*** Source data ***

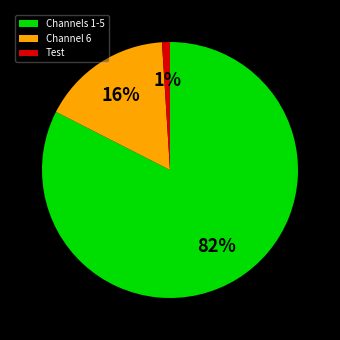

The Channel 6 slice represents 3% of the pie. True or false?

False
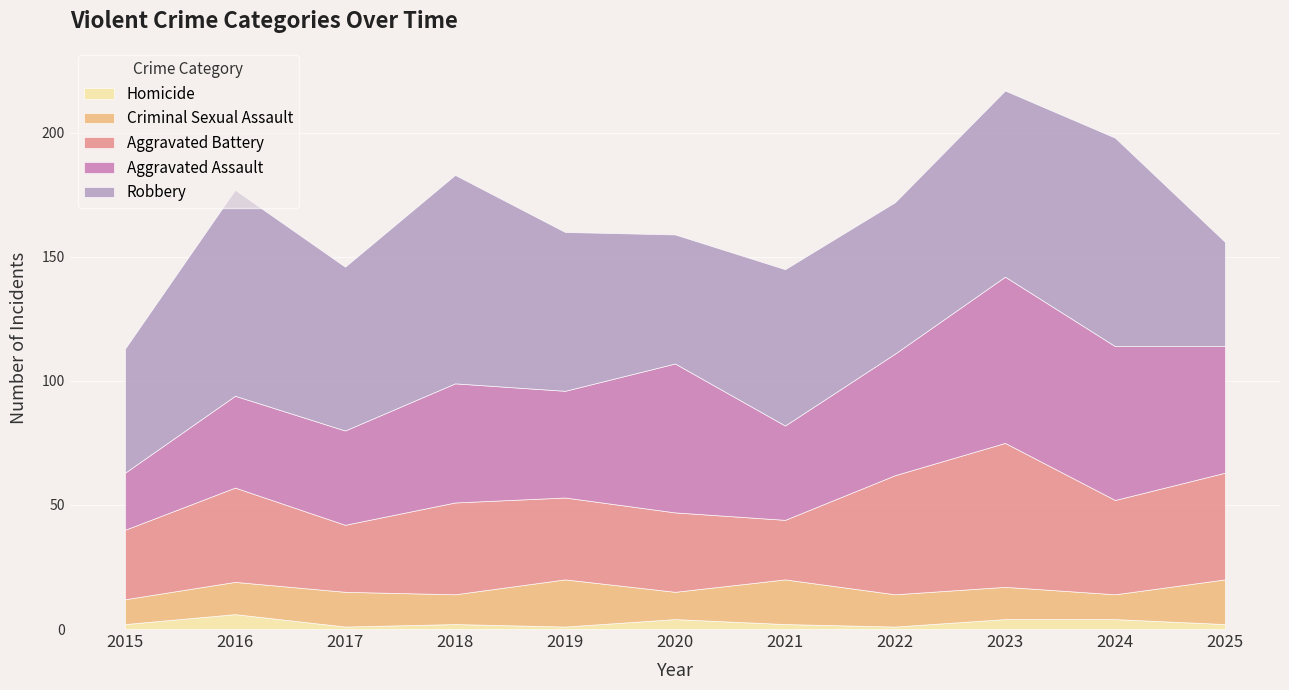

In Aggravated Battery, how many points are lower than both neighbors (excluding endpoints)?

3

*** End of Source data ***
*** Source data ***

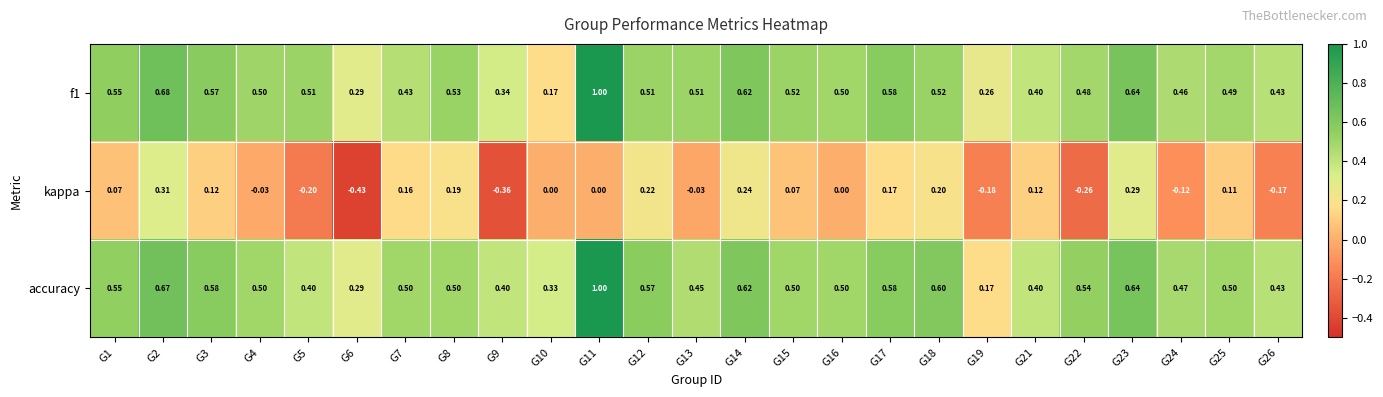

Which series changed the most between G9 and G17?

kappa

*** End of Source data ***
*** Source data ***

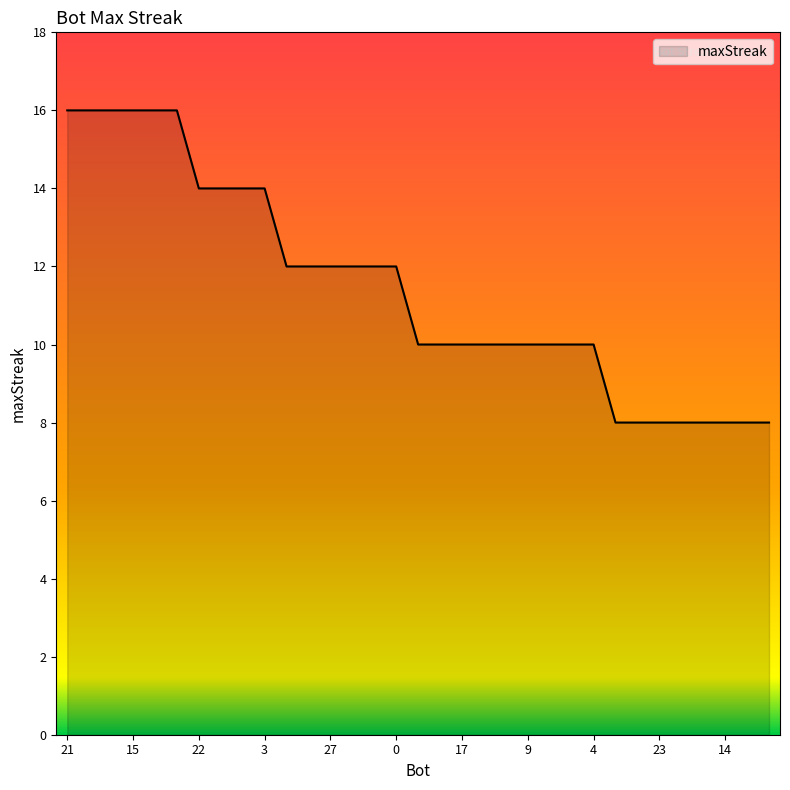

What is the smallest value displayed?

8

*** End of Source data ***

* Your instructions: Edit the records from the line containing "The Channel 6" through the line containing "In Aggravated Battery, how" so that "slice" becomes "wedge", keep everything else unchanged, and leave the pictures out.

* Output of the exercise:
The Channel 6 wedge represents 3% of the pie. True or false?

False

In Aggravated Battery, how many points are lower than both neighbors (excluding endpoints)?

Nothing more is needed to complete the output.